Exchanges at the Organization of American States usually don’t do well on YouTube. But when the Honduran Minister of Foreign Affairs brought up Venezuela’s crackdown on dissent last summer, Venezuelan representative Delcy Rodríguez scored surprise points with a rebuttal citing the United Nations’ 2016 Human Development Index, which ranks Venezuela 59 spots higher than Honduras. Crackdown or no crackdown, “Venezuela does not demonstrate such terrifying statistics,” she said, in an exchange that soon went viral on Spanish-speaking social media. It was a win for the Maduro regime, and the key to victory was trusted U.N. data.

For those of us working to advance human rights, such episodes are becoming frustratingly familiar.
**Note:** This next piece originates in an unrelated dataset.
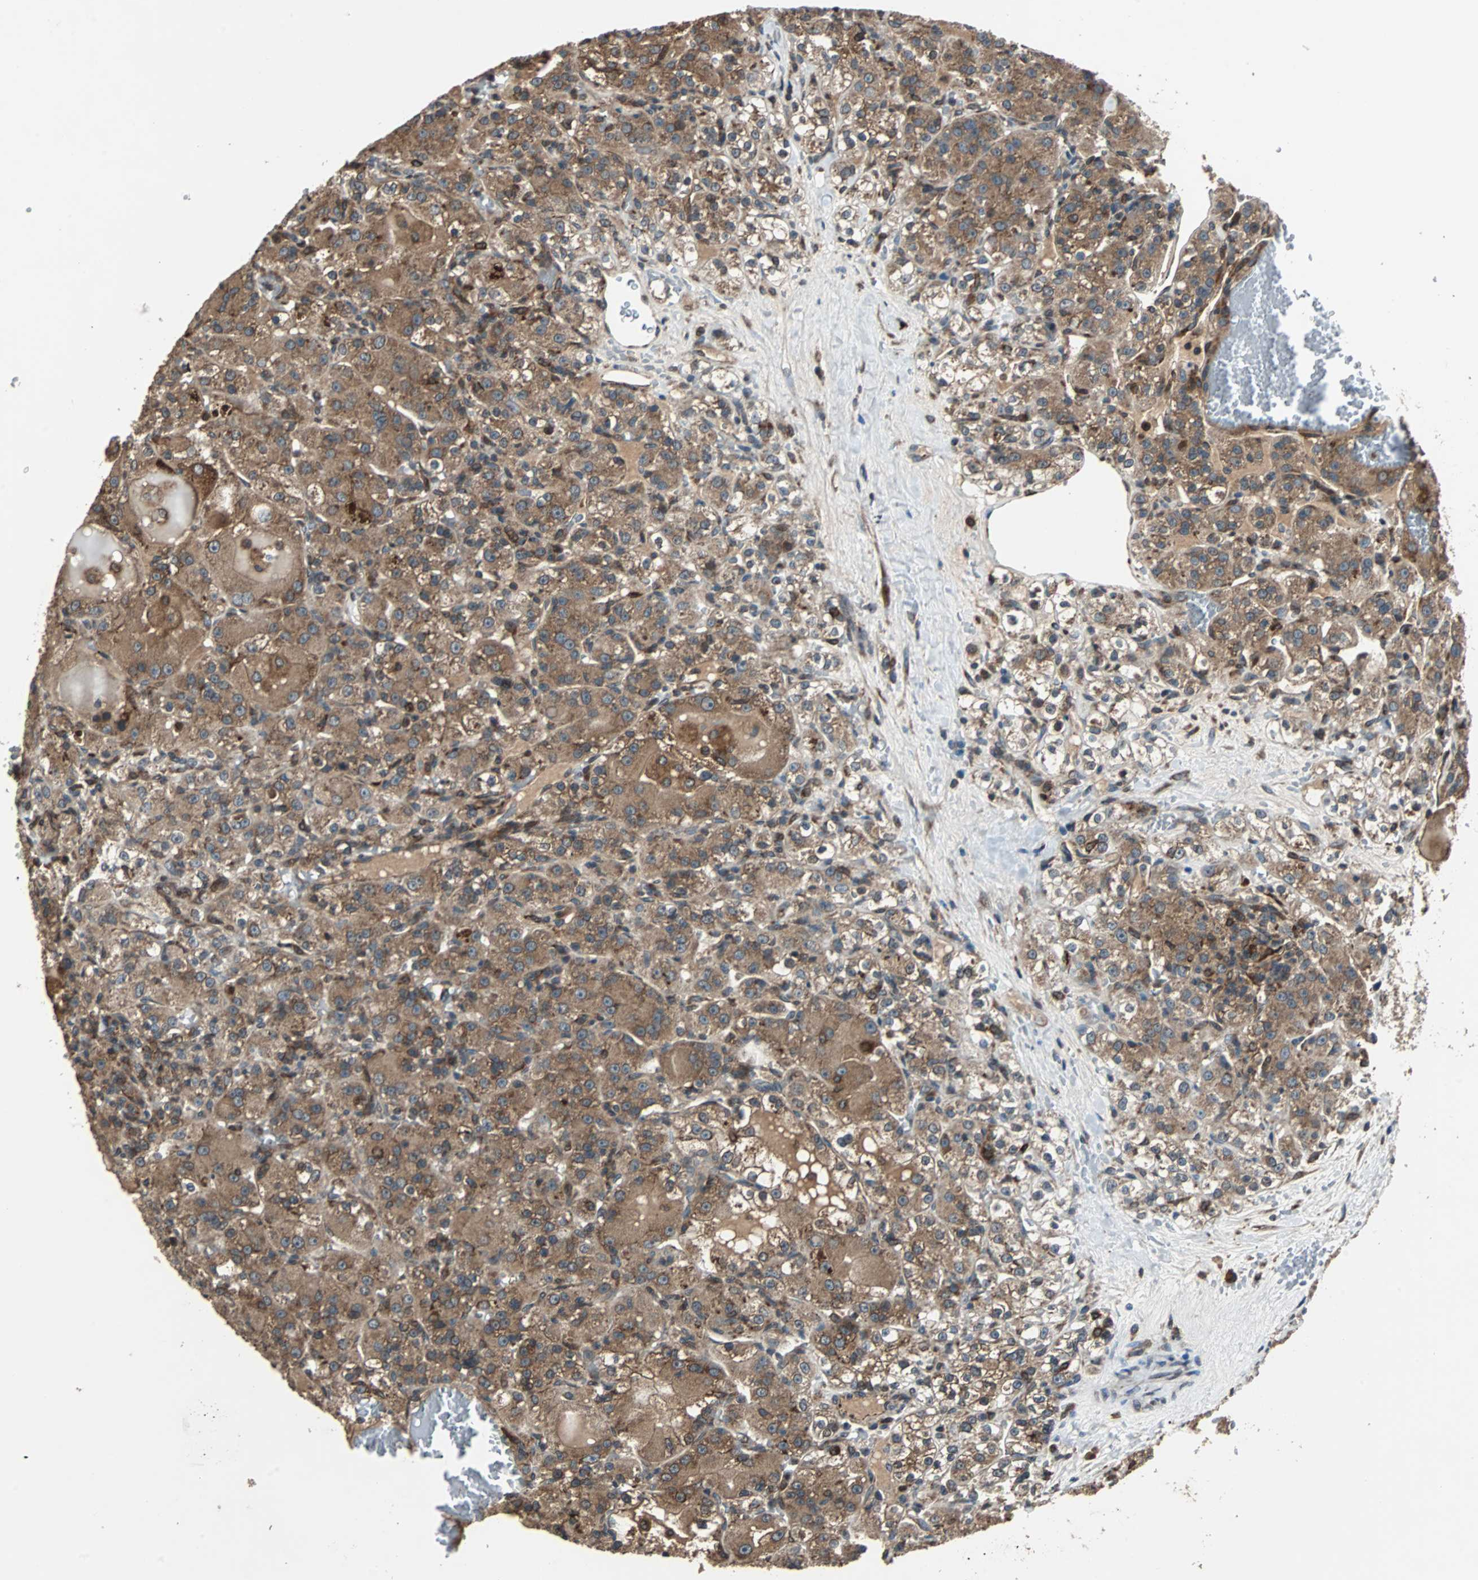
{"staining": {"intensity": "strong", "quantity": ">75%", "location": "cytoplasmic/membranous"}, "tissue": "renal cancer", "cell_type": "Tumor cells", "image_type": "cancer", "snomed": [{"axis": "morphology", "description": "Normal tissue, NOS"}, {"axis": "morphology", "description": "Adenocarcinoma, NOS"}, {"axis": "topography", "description": "Kidney"}], "caption": "An image of human adenocarcinoma (renal) stained for a protein displays strong cytoplasmic/membranous brown staining in tumor cells.", "gene": "RAB7A", "patient": {"sex": "male", "age": 61}}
From the development initiatives of Jeffrey Sachs and Bill Gates, to Tony Blair’s despotic partnerships or Tom Friedman championing Chinese autocracy in The New York Times, the last two decades have seen political concerns repeatedly sidelined by development statistics. The classic defense of dictatorship is that without the messy constraints of free elections, free press, and free protests, autocrats can quickly tear down old cities to build efficient new ones, dam rivers to provide electricity, and lift millions out of poverty.

The problem with using statistics to sing the praises of autocracy is that collecting verifiable data inside closed societies is nearly impossible. From Ethiopia to Kazakhstan, the data that “proves” that an authoritarian regime is doing good is often produced by that very same regime.